■ What the task asks ■
Filter the lines below, keeping each one that holds "down".

━━━━━ Listed records ━━━━━

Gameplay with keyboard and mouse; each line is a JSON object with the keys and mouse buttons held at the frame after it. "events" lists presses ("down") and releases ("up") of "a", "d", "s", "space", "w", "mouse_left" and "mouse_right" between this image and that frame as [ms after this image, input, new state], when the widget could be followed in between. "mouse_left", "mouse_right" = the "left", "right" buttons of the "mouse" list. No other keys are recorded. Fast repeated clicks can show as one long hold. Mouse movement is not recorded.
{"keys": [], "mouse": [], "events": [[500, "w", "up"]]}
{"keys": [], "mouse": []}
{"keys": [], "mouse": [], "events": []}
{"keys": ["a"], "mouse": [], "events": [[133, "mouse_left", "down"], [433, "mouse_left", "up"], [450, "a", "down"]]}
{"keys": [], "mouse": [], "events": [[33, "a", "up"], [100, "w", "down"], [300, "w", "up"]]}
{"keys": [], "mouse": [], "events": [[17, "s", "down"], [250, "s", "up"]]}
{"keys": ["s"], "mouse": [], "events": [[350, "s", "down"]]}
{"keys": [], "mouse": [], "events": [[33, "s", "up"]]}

━━━━━

■ Result of the task ■
Gameplay with keyboard and mouse; each line is a JSON object with the keys and mouse buttons held at the frame after it. "events" lists presses ("down") and releases ("up") of "a", "d", "s", "space", "w", "mouse_left" and "mouse_right" between this image and that frame as [ms after this image, input, new state], when the widget could be followed in between. "mouse_left", "mouse_right" = the "left", "right" buttons of the "mouse" list. No other keys are recorded. Fast repeated clicks can show as one long hold. Mouse movement is not recorded.
{"keys": ["a"], "mouse": [], "events": [[133, "mouse_left", "down"], [433, "mouse_left", "up"], [450, "a", "down"]]}
{"keys": [], "mouse": [], "events": [[33, "a", "up"], [100, "w", "down"], [300, "w", "up"]]}
{"keys": [], "mouse": [], "events": [[17, "s", "down"], [250, "s", "up"]]}
{"keys": ["s"], "mouse": [], "events": [[350, "s", "down"]]}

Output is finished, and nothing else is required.